Gockai that the difficulties in the data open "is the supporting management system and laws and regulations, the role of the Government is to maintain its fairness, and resolutely protect the commercial interests of small enterprises, play a good role in the management and arbitrators, not to let their own economic interests involved in the meantime."

Hequan, an expert in information industry and academician of the Chinese Academy of Engineering, wrote this year in an article entitled "Opportunities and challenges in the big Data Age": "China's population ranks first in the world, will become the most data-producing countries, but we do not pay attention to data preservation, the utilization of storage data is not high. In addition, some sectors and institutions in our country have large numbers of data but are unwilling to share them with other sectors, resulting in incomplete or repetitive investment. The government should break the data separatist and blockade through the reform of institutional mechanism. ”

Another industry expert told reporters that the government's support for the large data industry, in addition to promoting the disclosure of information, should be based on the purchase of services rather than on the basis of unnecessary government projects.

In addition, Hequan also pointed out that the disclosure of Information Act should be enacted as soon as possible. "Many organizations and businesses now have a lot of customer information. It should not only encourage the data mining for the community, but also prevent the infringement of individual privacy, promote data sharing and prevent the misuse of data. "He believes that the need to define the data mining, use of the authority and scope, to prevent information from being damaged, tampered with, leaked or stolen, to protect the information security of citizens."
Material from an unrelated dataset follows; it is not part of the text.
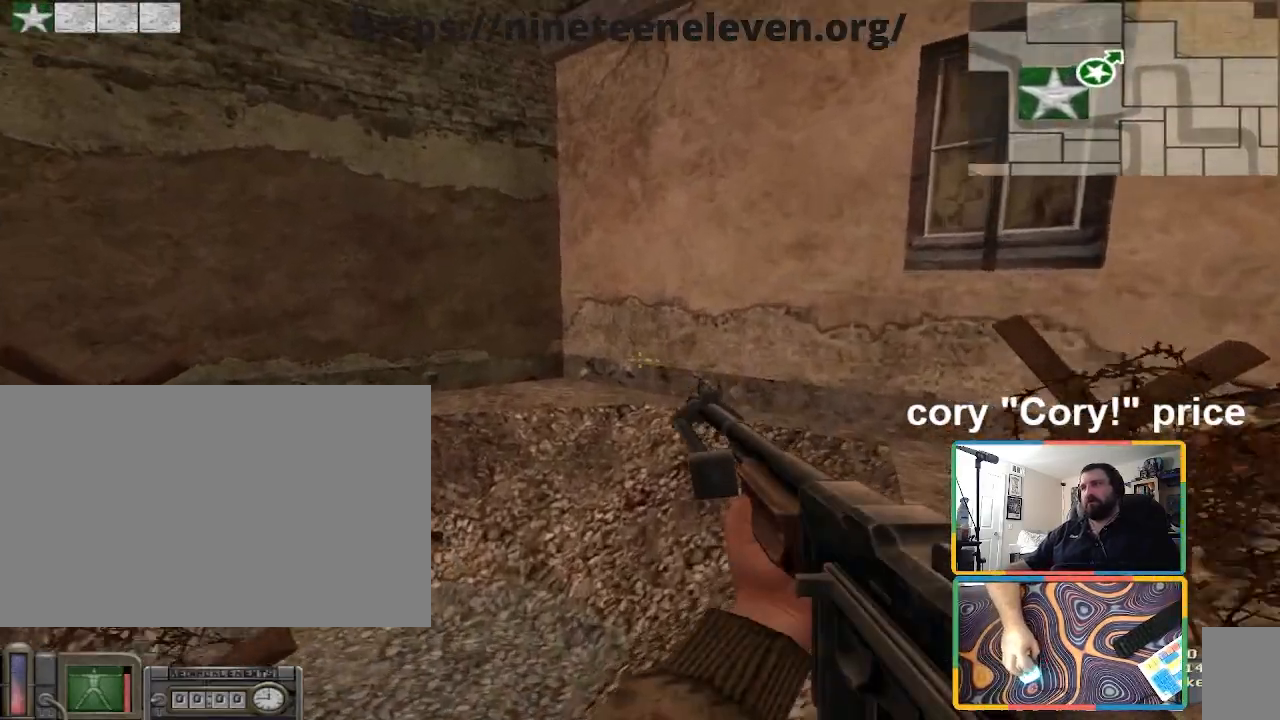
{"keys": ["ctrl"], "mouse": [], "events": [[66, "a", "up"], [300, "ctrl", "down"], [300, "w", "up"]]}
"(large data) standards and industrial structure has not yet formed, is a valuable opportunity for China to achieve leapfrog development." Hequan said, "should pay attention to scientific planning, avoid herd." ”

(Responsible editor: The good of the Legacy)

Related Article

Contact Us

The content source of this page is from Internet, which doesn't represent Alibaba Cloud's opinion; products and services mentioned on that page don't have any relationship with Alibaba Cloud. If the content of the page makes you feel confusing, please write us an email, we will handle the problem within 5 days after receiving your email.
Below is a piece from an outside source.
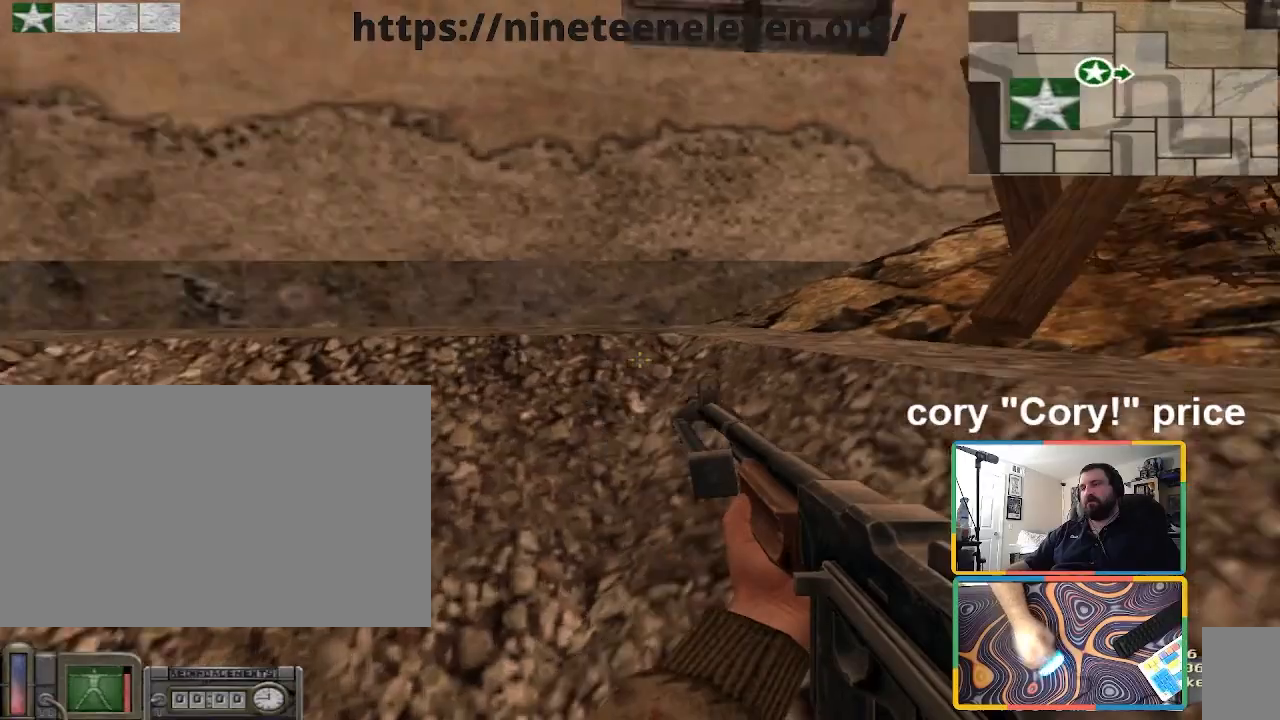
{"keys": ["ctrl"], "mouse": [], "events": []}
If you find any instances of plagiarism from the community, please send an email to: info-contact@alibabacloud.com and provide relevant evidence. A staff member will contact you within 5 working days.

A Free Trial That Lets You Build Big!

Start building with 50+ products and up to 12 months usage for Elastic Compute Service

  • Sales Support

    1 on 1 presale consultation

  • After-Sales Support

    24/7 Technical Support 6 Free Tickets per Quarter Faster Response

  • Alibaba Cloud offers highly flexible support services tailored to meet your exact needs.